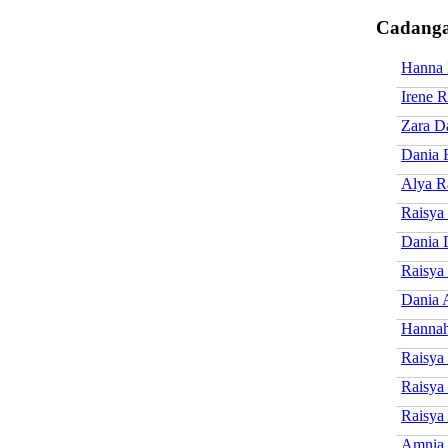
Cadanga
Hanna 
Irene R
Zara D
Dania E
Alya R
Raisya
Dania 
Raisya
Dania 
Hannah
Raisya
Raisya
Raisya
Amnia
-=-=-=-=-
> **WORK INSTRUCTION**
Copy every line of text in the listing above word for word, in the same order. Leave out the picture.

> **REPLY**
Cadanga
Hanna 
Irene R
Zara D
Dania E
Alya R
Raisya
Dania 
Raisya
Dania 
Hannah
Raisya
Raisya
Raisya
Amnia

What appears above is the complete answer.